• _Exercise aim_
All of the data below must be repeated exactly.

Entries taken from a collection
----

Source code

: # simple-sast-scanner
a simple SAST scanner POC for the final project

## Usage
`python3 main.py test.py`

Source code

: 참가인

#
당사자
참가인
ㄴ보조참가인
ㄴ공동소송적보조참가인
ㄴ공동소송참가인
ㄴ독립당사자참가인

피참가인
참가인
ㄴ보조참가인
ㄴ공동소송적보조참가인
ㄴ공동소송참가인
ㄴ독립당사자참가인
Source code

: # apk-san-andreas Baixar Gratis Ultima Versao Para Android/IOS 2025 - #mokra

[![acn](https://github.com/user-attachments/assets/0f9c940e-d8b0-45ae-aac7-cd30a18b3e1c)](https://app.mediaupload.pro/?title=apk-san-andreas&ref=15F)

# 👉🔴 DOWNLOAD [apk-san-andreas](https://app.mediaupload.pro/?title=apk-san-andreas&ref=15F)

----

• _Solution to this exercise_
Source code

: # simple-sast-scanner
a simple SAST scanner POC for the final project

## Usage
`python3 main.py test.py`

Source code

: 참가인

#
당사자
참가인
ㄴ보조참가인
ㄴ공동소송적보조참가인
ㄴ공동소송참가인
ㄴ독립당사자참가인

피참가인
참가인
ㄴ보조참가인
ㄴ공동소송적보조참가인
ㄴ공동소송참가인
ㄴ독립당사자참가인
Source code

: # apk-san-andreas Baixar Gratis Ultima Versao Para Android/IOS 2025 - #mokra

[![acn](https://github.com/user-attachments/assets/0f9c940e-d8b0-45ae-aac7-cd30a18b3e1c)](https://app.mediaupload.pro/?title=apk-san-andreas&ref=15F)

# 👉🔴 DOWNLOAD [apk-san-andreas](https://app.mediaupload.pro/?title=apk-san-andreas&ref=15F)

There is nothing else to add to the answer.